Photodissociation of jet-cooled vibrationally excited CHFCl2 coupled with mass spectroscopic detection of
35Cl (2P3/2) [Cl], 35Cl (2P1/2) [Cl*], 37Cl (2P3/2), 37Cl (2P1/2), and H photofragments was performed. It enabled
determination of Cl*/Cl and H/[Cl* + Cl] branching ratios and measurement of the action spectra of the N
= 3, N = 7/2, and N = 4 CH stretch−bend polyads. Enhanced C−Cl and C−H bond breaking was observed
for all the initially prepared C−H stretch−bend states demonstrating that energy is not preserved in the initial
state but rather flows into the other part of the molecule.
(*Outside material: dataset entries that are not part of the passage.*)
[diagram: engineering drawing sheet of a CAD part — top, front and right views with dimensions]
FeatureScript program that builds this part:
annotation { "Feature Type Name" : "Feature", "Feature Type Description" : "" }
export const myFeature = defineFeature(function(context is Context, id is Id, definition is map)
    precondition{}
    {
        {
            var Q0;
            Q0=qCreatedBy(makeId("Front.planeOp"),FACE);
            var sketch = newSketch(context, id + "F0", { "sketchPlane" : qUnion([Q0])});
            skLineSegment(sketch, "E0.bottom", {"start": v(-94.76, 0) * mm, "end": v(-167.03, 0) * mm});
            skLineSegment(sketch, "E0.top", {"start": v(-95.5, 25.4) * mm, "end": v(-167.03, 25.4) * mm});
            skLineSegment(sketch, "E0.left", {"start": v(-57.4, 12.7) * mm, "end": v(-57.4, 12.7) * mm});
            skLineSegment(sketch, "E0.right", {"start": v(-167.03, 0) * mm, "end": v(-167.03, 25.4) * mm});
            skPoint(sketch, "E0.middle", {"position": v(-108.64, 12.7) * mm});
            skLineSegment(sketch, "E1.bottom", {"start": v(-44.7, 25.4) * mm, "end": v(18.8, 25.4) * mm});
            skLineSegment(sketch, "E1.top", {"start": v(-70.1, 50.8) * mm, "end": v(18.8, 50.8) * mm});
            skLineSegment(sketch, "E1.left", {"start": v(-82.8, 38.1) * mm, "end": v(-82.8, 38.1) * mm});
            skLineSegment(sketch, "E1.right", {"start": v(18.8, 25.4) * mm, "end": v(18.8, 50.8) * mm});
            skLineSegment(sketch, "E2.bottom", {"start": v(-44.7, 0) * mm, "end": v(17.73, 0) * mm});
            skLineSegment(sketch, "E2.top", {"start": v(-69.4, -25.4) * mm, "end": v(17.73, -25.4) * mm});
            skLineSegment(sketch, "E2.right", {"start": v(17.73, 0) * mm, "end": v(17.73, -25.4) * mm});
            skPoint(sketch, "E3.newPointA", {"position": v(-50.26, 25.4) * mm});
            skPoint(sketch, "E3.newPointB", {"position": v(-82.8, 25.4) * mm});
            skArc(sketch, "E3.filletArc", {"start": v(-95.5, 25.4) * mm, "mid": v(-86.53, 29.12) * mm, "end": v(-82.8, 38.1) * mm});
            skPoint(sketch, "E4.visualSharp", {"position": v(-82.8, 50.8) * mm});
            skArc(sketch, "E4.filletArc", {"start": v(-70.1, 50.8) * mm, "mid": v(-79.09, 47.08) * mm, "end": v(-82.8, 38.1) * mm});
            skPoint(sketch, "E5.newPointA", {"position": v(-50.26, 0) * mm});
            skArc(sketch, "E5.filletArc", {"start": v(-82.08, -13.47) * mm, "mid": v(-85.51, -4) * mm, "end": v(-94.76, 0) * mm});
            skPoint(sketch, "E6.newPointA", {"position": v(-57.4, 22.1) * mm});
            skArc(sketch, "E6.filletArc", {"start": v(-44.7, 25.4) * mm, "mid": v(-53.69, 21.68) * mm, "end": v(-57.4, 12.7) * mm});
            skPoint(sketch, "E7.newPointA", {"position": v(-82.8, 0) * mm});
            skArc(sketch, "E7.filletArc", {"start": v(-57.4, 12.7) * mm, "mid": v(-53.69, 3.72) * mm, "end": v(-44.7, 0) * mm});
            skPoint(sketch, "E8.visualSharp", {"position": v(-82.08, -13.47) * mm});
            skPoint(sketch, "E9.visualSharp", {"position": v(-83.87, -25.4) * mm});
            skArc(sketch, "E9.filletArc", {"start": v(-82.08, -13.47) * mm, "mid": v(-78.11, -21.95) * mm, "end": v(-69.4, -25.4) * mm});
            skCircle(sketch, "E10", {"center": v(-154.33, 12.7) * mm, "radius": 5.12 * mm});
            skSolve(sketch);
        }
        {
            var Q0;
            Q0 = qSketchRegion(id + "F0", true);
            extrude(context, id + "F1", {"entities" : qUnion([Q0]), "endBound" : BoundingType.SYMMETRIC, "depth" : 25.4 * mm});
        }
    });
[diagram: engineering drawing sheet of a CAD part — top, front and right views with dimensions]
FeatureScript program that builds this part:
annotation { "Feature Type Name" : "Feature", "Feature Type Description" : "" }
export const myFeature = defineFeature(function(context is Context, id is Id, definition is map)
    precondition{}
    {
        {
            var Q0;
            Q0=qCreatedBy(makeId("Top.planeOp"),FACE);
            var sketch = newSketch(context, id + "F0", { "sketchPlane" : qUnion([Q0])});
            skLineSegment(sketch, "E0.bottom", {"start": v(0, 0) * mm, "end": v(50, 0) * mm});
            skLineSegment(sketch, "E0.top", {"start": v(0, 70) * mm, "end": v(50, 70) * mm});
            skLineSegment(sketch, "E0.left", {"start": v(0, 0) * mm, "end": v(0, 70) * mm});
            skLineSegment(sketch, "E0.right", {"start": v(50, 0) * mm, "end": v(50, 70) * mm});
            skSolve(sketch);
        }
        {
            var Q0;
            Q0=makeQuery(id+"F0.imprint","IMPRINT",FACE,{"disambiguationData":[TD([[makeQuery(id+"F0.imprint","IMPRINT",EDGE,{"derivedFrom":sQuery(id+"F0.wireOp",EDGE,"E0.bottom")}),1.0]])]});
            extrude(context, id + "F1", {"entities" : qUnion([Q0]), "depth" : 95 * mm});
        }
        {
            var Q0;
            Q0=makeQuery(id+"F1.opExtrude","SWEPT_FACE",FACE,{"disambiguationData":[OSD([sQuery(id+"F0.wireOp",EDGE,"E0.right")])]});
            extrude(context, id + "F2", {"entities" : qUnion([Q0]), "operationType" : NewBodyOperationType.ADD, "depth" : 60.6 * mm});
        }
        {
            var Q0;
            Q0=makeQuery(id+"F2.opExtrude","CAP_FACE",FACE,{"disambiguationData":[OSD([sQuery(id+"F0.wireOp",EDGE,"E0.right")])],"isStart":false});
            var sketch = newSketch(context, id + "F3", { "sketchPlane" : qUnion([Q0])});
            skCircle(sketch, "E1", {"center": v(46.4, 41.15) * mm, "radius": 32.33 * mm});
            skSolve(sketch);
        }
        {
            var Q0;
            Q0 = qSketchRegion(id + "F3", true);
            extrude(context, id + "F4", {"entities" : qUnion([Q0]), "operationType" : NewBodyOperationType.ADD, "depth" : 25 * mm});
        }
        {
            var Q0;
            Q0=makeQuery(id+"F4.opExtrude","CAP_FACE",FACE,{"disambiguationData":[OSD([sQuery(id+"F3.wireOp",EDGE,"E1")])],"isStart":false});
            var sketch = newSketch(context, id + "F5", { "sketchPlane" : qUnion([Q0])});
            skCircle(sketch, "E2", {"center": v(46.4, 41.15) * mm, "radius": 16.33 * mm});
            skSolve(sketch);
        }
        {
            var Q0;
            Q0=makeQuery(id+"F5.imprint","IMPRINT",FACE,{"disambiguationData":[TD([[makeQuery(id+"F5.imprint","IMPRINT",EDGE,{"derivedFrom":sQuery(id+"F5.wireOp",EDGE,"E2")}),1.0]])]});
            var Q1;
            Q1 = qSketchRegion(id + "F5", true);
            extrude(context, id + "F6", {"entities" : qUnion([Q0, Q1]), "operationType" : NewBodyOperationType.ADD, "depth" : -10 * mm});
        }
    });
The yield of Cl* photofragments was found to be
about half that of Cl for ∼235 nm photolysis of vibrationally excited CHFCl2. The action spectra are
significantly narrower than the room-temperature photoacoustic spectra due to reduction of the rotational
inhomogeneous structure. The action spectra also enabled one to resolve the components arising from the
different isotopomers of the precursor and a resonance splitting attributed to a local resonance of the 7/21
polyad component with a combination of the 7/23 component and the ClCCl bending. This splitting reflects
a ∼3 ps period for the vibrational redistribution and indicates that the coupling of the stretch−bend mixed
state to the rest of the molecule is weaker than the stretch−bend coupling itself.